Petit État, grande opportunité : l’IA comme formule de développement
Lors de l’ouverture de la conférence « AI DIREKTNO: Crna Gora u vrijeme AI izazova »(« Le Monténégro à l’ère des défis de l’IA »), qui s’est tenue le 3 décembre, le président de l’Association des managers du Monténégro, Budimir Rajčković, a souligné que les technologies de pointe deviennent le fondement de la croissance économique des petits États modernes.
Rajčković a également rappelé que Podgorica avait récemment été choisie comme Capitale européenne de la jeunesse 2028, en soulignant que les jeunes doivent être des participants actifs à la transformation numérique, et non de simples utilisateurs.
Alabbar : « Le Monténégro peut devenir un leader mondial du développement de l’IA »
L’intervenant principal de la conférence, fondateur d’Eagle Hills, d’Emaar et de Noon, a prononcé sans doute les mots les plus ambitieux de la journée : le Monténégro peut devenir le lieu de création de l’un des projets d’intelligence artificielle les plus avancés au monde.
Selon lui, dans de tels projets, l’IA surveillera les paramètres clés de la qualité de vie — de l’énergie et de la pollution de l’environnement à la sécurité et à la protection des enfants — dans le respect total des lois et des normes environnementales.

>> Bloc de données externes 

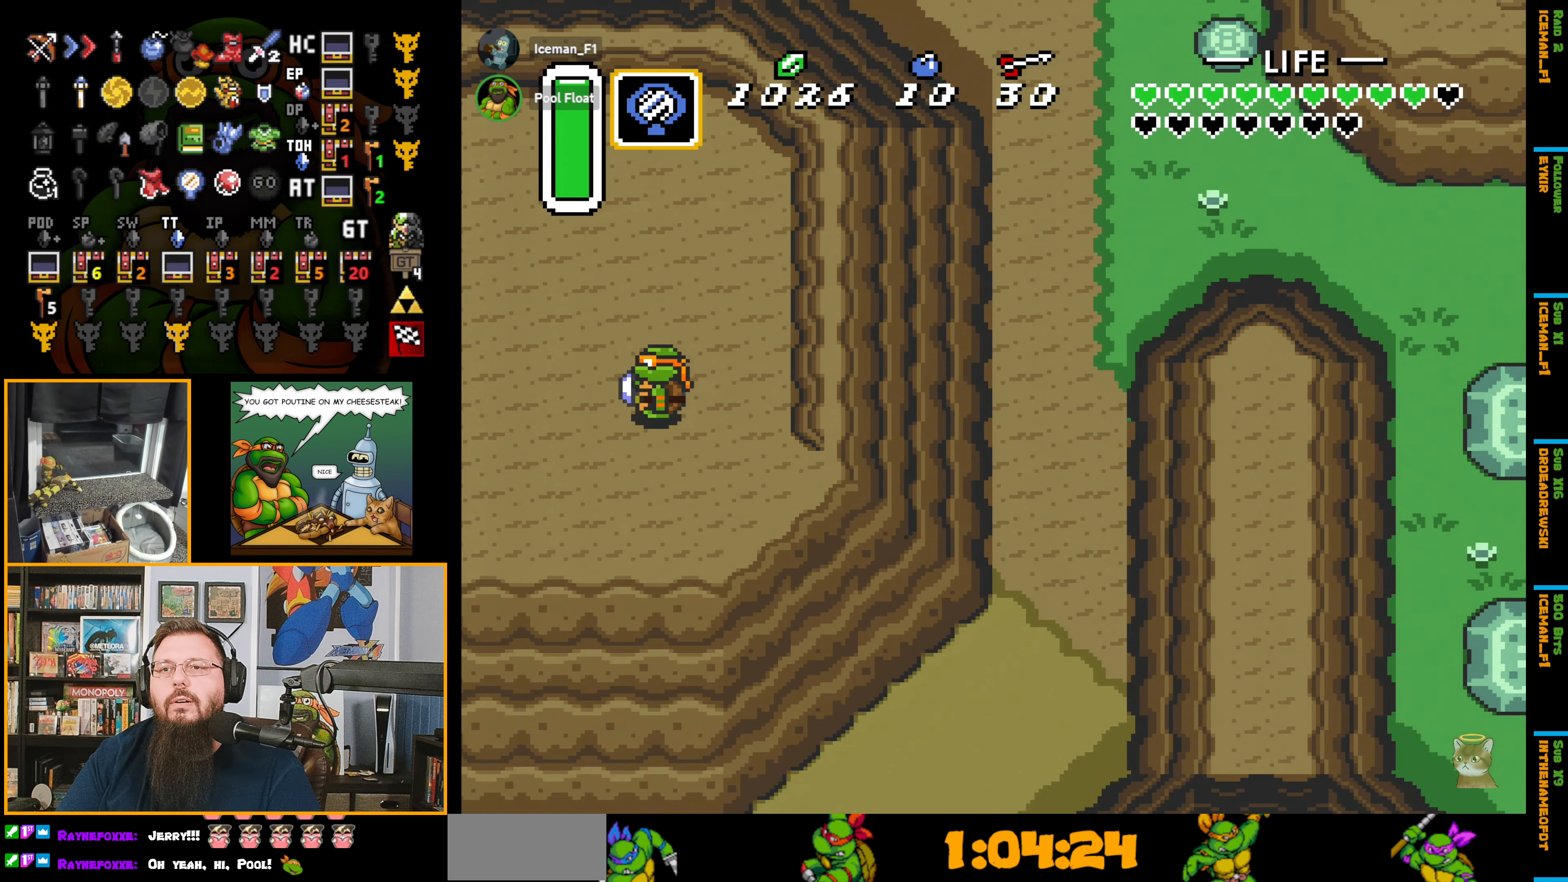
{"buttons": ["DPAD_UP", "DPAD_LEFT"], "events": [[350, "L1", "down"], [467, "L1", "up"]]}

Alabbar a également indiqué que la prochaine étape du développement mondial sera celle de villes entièrement gérées par l’IA. Il s’agira, selon lui, non pas de simples « villes intelligentes », mais d’une nouvelle forme d’urbanisation, où les décisions seront prises plus rapidement et avec plus de précision grâce aux algorithmes.
L’IA comme nouveau talent : l’avantage des petits pays
L’idée d’Alabbar selon laquelle « le talent se trouve désormais dans la machine » a particulièrement retenu l’attention, car elle donne un avantage aux petits États agiles. Il a donné un exemple : auparavant, son équipe avait besoin de six mois pour concevoir un complexe d’un million de mètres carrés. Aujourd’hui, grâce à l’IA, cela ne prend que deux jours. « Le design généré par l’IA est si bon que même les meilleurs architectes ne pourraient pas l’améliorer. Et il ne fait pas d’erreurs », a-t-il déclaré.